- **Document section**:
━━━━

MIAMI — For Taijuan Walker and the Mets, the miracle of modern medicine extends to those painful, inconvenient bubbly spots that are oh so common for pitchers.
A blister forced Walker out of his most recent outing about an inning earlier than he probably otherwise would have finished. But he is good to go for his scheduled start Sunday against the Marlins — in part, he said, because of the extensive work the medical/training staff did on that spot.
There is popping, draining, waxing, shaving and lasering. All that leads to pitching.
“You gotta make sure your nails are good too,” Walker said. “It’s a whole other routine that we have to do, as guys who get blisters.”
And Walker is, for sure, a guy who gets blisters. He said they pop up “every start,” but usually not as bad as the one this week. It was raw skin and ended up getting under the nail of his right index finger, so he had trouble with his splitter and slider, especially.

━━━━

- **What needs to be done**: Transcribe the part of the Taijuan Walker article from "A blister forced" to "on that spot.". The items have nothing to do with the article about Taijuan Walker's blisters.

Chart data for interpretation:
━━━━

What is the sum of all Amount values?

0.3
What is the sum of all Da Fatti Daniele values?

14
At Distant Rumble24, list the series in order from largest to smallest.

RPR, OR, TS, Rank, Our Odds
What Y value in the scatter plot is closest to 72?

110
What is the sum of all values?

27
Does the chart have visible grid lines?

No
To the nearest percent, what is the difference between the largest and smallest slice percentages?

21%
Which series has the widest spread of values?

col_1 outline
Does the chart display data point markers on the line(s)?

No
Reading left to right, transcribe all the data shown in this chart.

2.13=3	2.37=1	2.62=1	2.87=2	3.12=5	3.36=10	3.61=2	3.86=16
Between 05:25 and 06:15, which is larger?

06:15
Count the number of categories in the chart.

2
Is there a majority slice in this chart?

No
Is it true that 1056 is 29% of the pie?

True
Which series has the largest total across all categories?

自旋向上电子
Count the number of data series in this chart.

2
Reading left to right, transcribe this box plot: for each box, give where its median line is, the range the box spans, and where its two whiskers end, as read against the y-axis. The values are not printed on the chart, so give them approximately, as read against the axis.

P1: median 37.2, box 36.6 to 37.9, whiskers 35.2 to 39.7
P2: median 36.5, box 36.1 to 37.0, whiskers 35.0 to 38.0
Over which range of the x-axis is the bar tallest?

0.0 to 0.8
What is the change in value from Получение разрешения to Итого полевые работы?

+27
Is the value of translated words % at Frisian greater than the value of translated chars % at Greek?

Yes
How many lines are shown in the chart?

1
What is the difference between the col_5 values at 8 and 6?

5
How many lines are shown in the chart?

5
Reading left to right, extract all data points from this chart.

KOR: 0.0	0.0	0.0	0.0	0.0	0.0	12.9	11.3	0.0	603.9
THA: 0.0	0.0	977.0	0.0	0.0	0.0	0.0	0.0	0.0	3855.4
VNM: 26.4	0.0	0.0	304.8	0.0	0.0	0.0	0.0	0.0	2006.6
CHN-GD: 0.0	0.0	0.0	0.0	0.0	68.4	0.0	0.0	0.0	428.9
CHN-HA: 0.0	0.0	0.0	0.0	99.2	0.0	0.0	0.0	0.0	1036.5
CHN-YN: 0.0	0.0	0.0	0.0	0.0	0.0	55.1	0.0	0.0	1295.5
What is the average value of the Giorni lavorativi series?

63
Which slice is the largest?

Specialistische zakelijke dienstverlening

━━━━

- **Reply**:
A blister forced Walker out of his most recent outing about an inning earlier than he probably otherwise would have finished. But he is good to go for his scheduled start Sunday against the Marlins — in part, he said, because of the extensive work the medical/training staff did on that spot.